Your Super Bowl nightmare scenario is to be stuck behind the hors d'oeuvres table while this guys drones on and on and on about blitz packages, whether the Steelers are a true dynasty, yadda yadda.  You can start with a fashion comment, which will render the guy temporarily speechless.  This year's game presents a unique opportunity to throw up this sort of goal-line defense due to the helmets worn by the Steelers:

FOOTBALL BORE:  The thing about Roethlisberger is, he extends plays.
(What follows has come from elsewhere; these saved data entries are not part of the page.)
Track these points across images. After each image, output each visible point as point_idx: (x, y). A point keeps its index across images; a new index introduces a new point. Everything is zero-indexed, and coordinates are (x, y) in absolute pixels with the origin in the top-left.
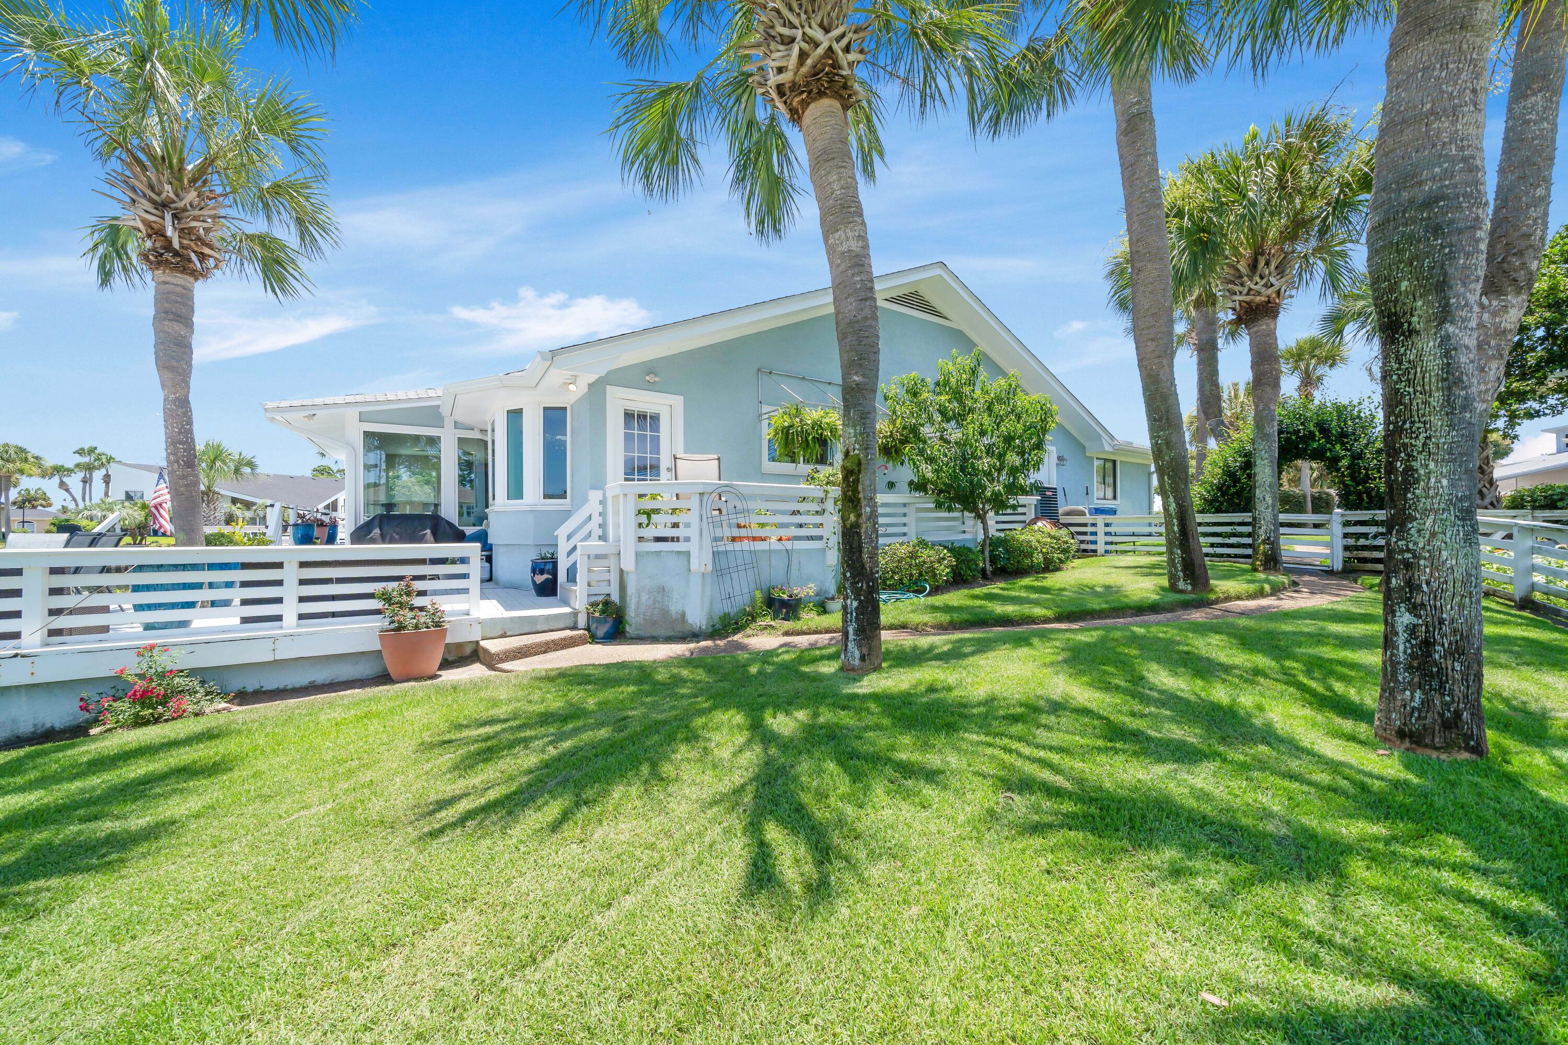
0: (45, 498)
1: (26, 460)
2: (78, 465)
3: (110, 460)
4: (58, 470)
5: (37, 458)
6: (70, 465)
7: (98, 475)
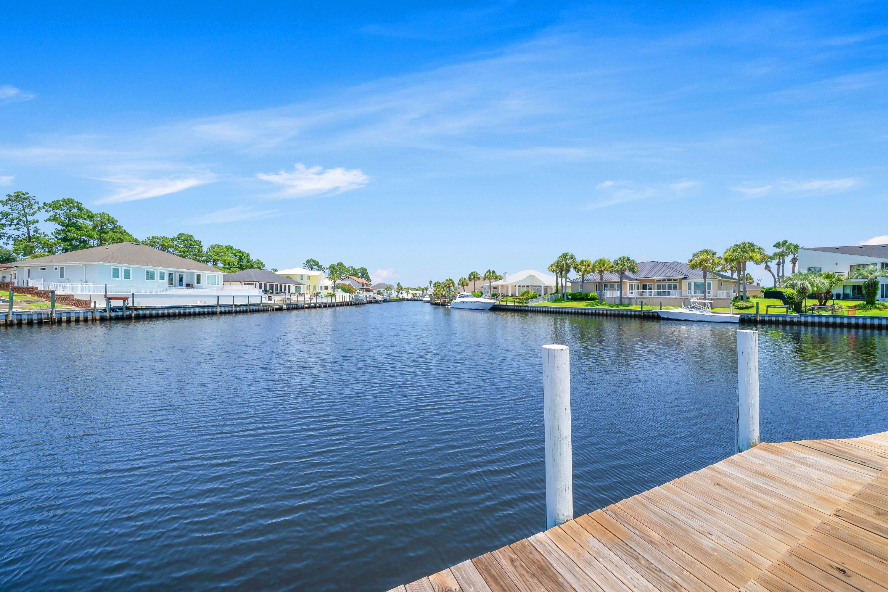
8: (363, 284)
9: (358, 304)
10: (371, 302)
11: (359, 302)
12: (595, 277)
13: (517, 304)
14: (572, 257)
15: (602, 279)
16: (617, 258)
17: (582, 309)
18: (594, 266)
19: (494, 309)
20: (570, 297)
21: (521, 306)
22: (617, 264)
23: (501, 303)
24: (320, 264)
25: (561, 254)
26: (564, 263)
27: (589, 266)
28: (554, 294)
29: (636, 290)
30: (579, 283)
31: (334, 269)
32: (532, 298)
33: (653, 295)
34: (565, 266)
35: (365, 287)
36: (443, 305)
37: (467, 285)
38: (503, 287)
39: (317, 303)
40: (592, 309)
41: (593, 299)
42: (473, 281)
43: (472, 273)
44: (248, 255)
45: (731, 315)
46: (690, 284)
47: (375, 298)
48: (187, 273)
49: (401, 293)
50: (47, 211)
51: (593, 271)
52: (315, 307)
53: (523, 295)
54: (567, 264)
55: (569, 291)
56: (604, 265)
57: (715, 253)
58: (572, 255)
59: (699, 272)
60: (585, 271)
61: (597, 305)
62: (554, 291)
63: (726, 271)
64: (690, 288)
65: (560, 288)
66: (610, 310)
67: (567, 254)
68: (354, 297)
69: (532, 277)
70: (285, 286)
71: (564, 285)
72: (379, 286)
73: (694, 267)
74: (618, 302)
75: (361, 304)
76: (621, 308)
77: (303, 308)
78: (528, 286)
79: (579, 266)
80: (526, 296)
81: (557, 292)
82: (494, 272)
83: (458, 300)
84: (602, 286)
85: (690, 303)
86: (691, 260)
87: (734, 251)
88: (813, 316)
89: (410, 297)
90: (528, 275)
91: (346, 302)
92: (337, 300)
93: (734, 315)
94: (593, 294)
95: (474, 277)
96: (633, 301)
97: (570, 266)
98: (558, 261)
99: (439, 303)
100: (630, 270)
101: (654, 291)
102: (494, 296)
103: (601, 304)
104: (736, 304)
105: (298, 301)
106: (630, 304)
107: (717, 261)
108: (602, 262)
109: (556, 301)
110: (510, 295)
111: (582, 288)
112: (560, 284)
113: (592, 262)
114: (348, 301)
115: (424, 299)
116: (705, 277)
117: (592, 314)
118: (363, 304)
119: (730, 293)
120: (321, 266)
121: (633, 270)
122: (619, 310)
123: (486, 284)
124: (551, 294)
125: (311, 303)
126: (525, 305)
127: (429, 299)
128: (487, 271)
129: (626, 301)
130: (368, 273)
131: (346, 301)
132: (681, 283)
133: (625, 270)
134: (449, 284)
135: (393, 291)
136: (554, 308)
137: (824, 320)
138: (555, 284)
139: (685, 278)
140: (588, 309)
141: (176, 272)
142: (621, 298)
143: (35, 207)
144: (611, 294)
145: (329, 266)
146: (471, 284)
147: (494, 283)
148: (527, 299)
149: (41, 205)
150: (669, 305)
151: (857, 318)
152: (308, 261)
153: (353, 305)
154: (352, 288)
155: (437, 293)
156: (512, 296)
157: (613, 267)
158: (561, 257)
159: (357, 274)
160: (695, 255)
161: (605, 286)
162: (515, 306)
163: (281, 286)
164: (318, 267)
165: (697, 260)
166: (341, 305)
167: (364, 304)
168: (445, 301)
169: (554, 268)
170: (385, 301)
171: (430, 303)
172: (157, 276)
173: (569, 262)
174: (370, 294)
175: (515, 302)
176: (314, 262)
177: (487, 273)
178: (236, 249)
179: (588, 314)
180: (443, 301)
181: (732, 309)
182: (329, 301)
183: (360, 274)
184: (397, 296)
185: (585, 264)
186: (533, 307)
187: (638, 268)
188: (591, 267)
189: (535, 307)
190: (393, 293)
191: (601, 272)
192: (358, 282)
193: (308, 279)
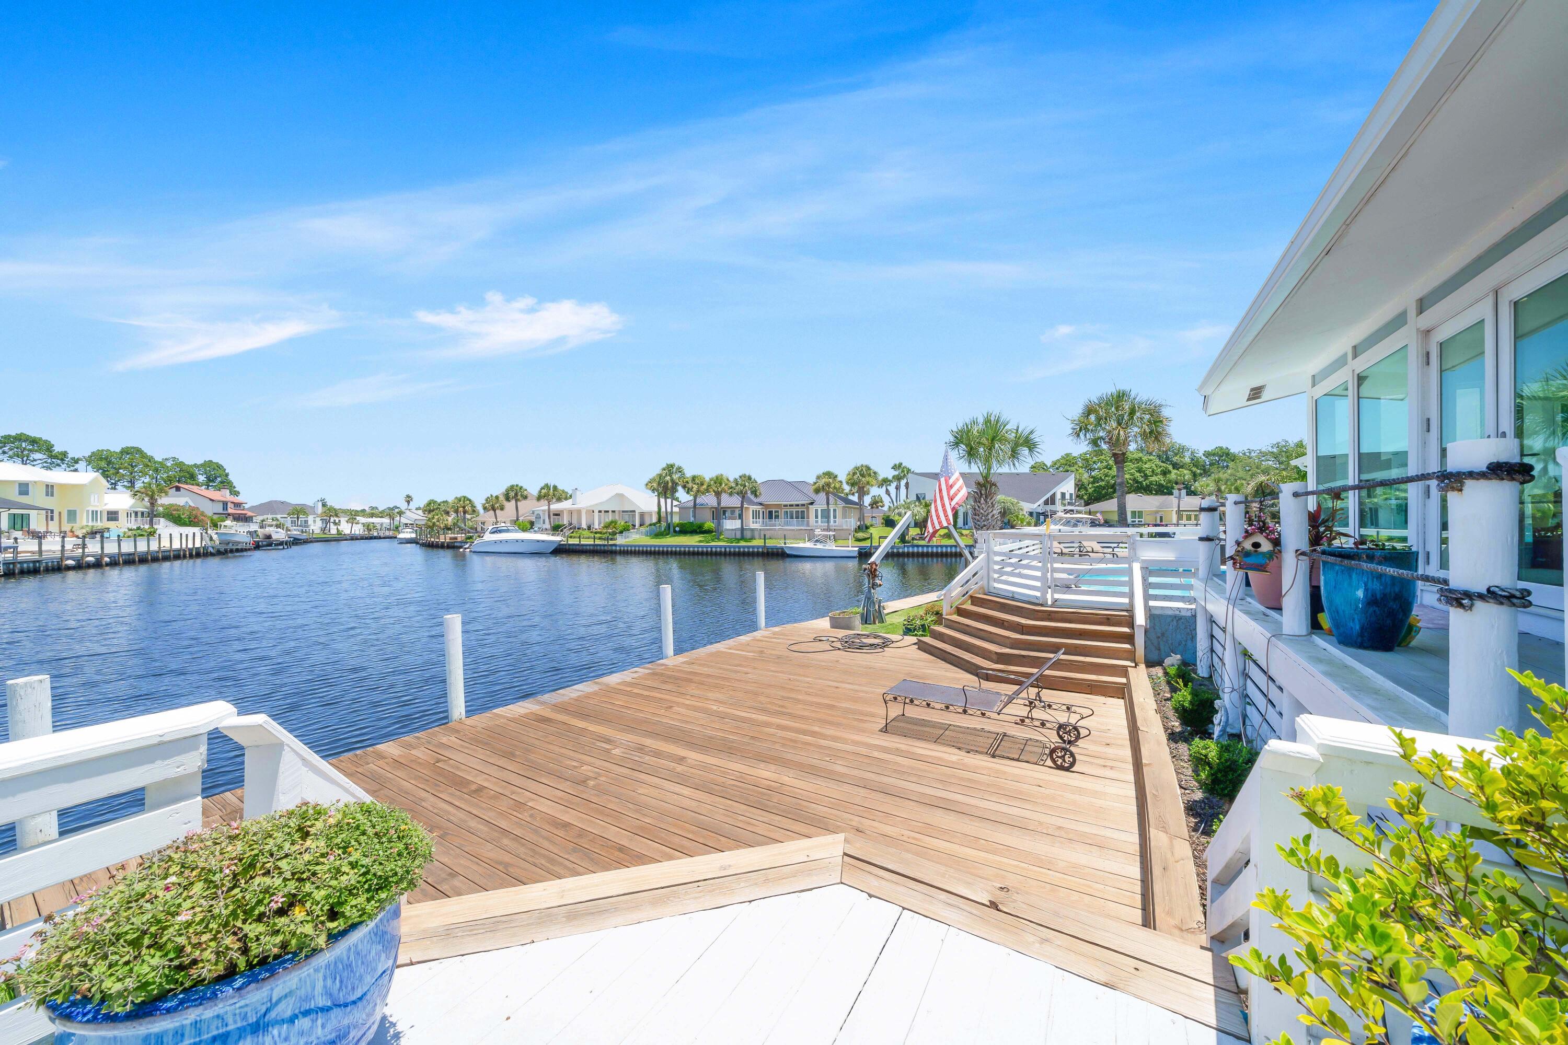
0: (882, 502)
1: (870, 475)
2: (894, 477)
3: (909, 471)
4: (886, 482)
5: (875, 473)
6: (890, 478)
7: (903, 482)
8: (225, 504)
9: (228, 551)
10: (257, 547)
11: (230, 546)
12: (709, 500)
13: (598, 542)
14: (680, 470)
15: (719, 503)
16: (737, 477)
17: (694, 547)
18: (709, 486)
19: (560, 551)
20: (677, 529)
21: (604, 545)
22: (737, 484)
23: (571, 541)
24: (57, 449)
25: (665, 466)
26: (668, 478)
27: (702, 484)
28: (654, 524)
29: (761, 520)
30: (690, 508)
31: (109, 463)
32: (621, 532)
33: (779, 525)
34: (670, 484)
35: (230, 511)
36: (452, 546)
37: (502, 509)
38: (571, 512)
39: (102, 555)
40: (707, 547)
41: (709, 532)
42: (513, 502)
43: (512, 487)
45: (850, 549)
46: (817, 511)
47: (269, 537)
49: (335, 523)
51: (707, 490)
52: (97, 564)
53: (607, 527)
54: (673, 481)
55: (676, 520)
56: (721, 484)
57: (836, 476)
58: (680, 468)
59: (822, 495)
60: (698, 491)
61: (713, 540)
62: (654, 520)
63: (853, 494)
64: (817, 517)
65: (663, 514)
66: (730, 547)
67: (672, 466)
68: (215, 537)
69: (620, 497)
71: (669, 510)
72: (270, 507)
73: (817, 491)
74: (739, 535)
75: (231, 551)
76: (743, 543)
77: (58, 568)
78: (613, 512)
79: (690, 485)
80: (613, 529)
81: (659, 520)
82: (555, 488)
83: (488, 537)
84: (720, 513)
85: (814, 536)
86: (815, 483)
87: (854, 474)
88: (913, 546)
89: (358, 530)
90: (613, 493)
91: (190, 550)
92: (165, 544)
93: (852, 548)
94: (710, 525)
95: (515, 494)
96: (756, 534)
97: (677, 484)
98: (660, 476)
99: (443, 543)
100: (752, 492)
101: (782, 520)
102: (556, 529)
103: (719, 539)
104: (856, 535)
105: (40, 552)
106: (753, 538)
107: (837, 485)
108: (718, 480)
109: (658, 535)
110: (584, 526)
111: (694, 516)
112: (663, 509)
113: (707, 479)
114: (198, 545)
115: (401, 536)
116: (828, 503)
117: (707, 554)
118: (237, 550)
119: (853, 523)
120: (63, 454)
121: (755, 493)
122: (739, 547)
123: (543, 506)
124: (650, 525)
125: (84, 555)
126: (611, 542)
127: (414, 535)
128: (543, 485)
129: (748, 534)
130: (227, 475)
131: (190, 546)
132: (808, 508)
133: (746, 493)
134: (464, 507)
135: (310, 519)
136: (655, 546)
137: (920, 549)
138: (656, 509)
139: (812, 503)
140: (702, 547)
142: (742, 529)
144: (731, 525)
145: (91, 455)
146: (510, 506)
147: (556, 506)
148: (614, 534)
150: (795, 538)
151: (942, 546)
153: (212, 555)
154: (203, 514)
155: (434, 524)
156: (589, 528)
157: (731, 488)
158: (664, 469)
159: (192, 477)
160: (818, 477)
161: (724, 512)
162: (594, 545)
164: (51, 457)
165: (822, 482)
166: (178, 556)
167: (242, 550)
168: (456, 538)
169: (655, 485)
170: (296, 542)
171: (417, 543)
173: (675, 477)
174: (253, 527)
175: (594, 538)
176: (34, 441)
177: (542, 488)
179: (702, 554)
180: (451, 538)
181: (851, 542)
182: (142, 547)
183: (202, 478)
184: (323, 530)
185: (697, 481)
186: (624, 546)
187: (762, 490)
188: (705, 487)
189: (627, 546)
190: (310, 522)
191: (718, 494)
192: (211, 500)
193: (47, 495)
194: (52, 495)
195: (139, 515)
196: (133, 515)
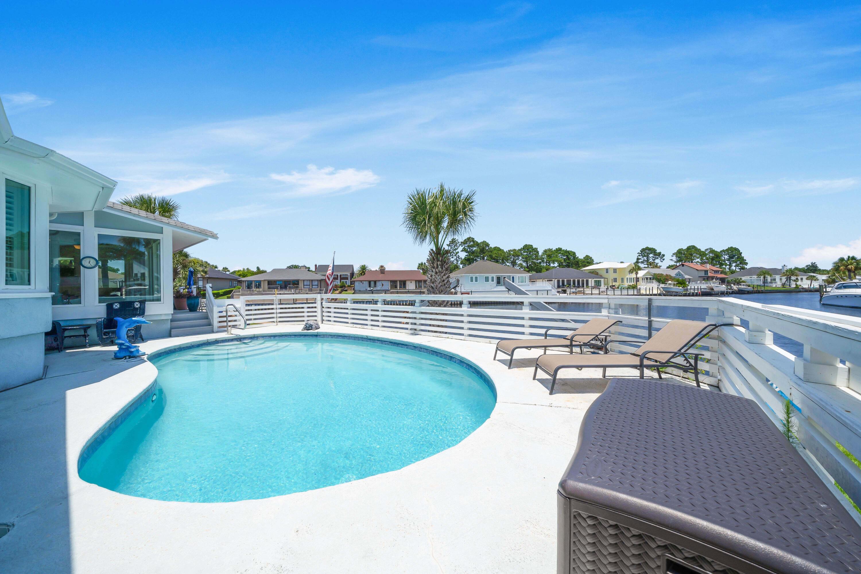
8: (706, 271)
24: (658, 251)
35: (710, 274)
44: (574, 253)
47: (713, 289)
48: (507, 276)
50: (462, 246)
68: (662, 289)
70: (583, 281)
114: (655, 293)
120: (660, 253)
141: (502, 276)
143: (458, 245)
145: (676, 252)
149: (460, 243)
152: (643, 250)
163: (578, 281)
172: (490, 279)
178: (564, 250)
192: (697, 270)
193: (614, 272)
194: (616, 273)
195: (649, 279)
196: (645, 279)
YOU:  He forgot to stencil one side of his helmet—Martha Stewart would never make that kind of rookie mistake.


Why the difference?

With Super Bowl gamesmanship, the important thing is not what just happened on the field or the plasma TV screen, it's what didn't happen.  If the Packers' James Starks is stuffed at the line of scrimmage, some knucklehead former high school linebacker may say “Oh, man—they read that one right!”  (Note that each word is only one syllable, for ease of pronunciation.)  Now's your chance to jump in with “Would have been a perfect situation for a halfback option pass—remember Prentice Gautt?”


Prentice Gautt:  Gone but not forgotten.  By me.

As with a wide receiver, it is essential that you run your route precisely after making this out-of-the-blue comment.  Establish eye contact with the knucklehead, smile, then cut right to les cruditees arrayed around the dip.  Believe me, he doesn't know who Prentice Gautt is, and he won't follow you to a plate of vegetables.


Les cruditees:  A football-free seam in the defense.

The lead story line to this year's Super Bowl, which will be rehashed ad nauseam until the last second ticks off the clock, is the yawn-inducing tale of Steelers' quarterback Ben Roethlisberger's "redemption" from a social faux pas involving oral sex in a men's room.  Your true sports fan wants, of course, to “focus on the game.”  No way, you say!


Flannery O'Connor

FOOTBALL BORE:  Geez I hope Ben can put that little incident in Millidgeville behind him.

YOU:  Millidgeville, Georgia?  That's where Flannery O'Connor was from!

FOOTBALL BORE:  Who?

YOU:  Only the greatest American short story writer of the twentieth century!

FOOTBALL BORE:  Never heard of him.

YOU:  It's a her.  Did you know she had a chicken who could walk backwards?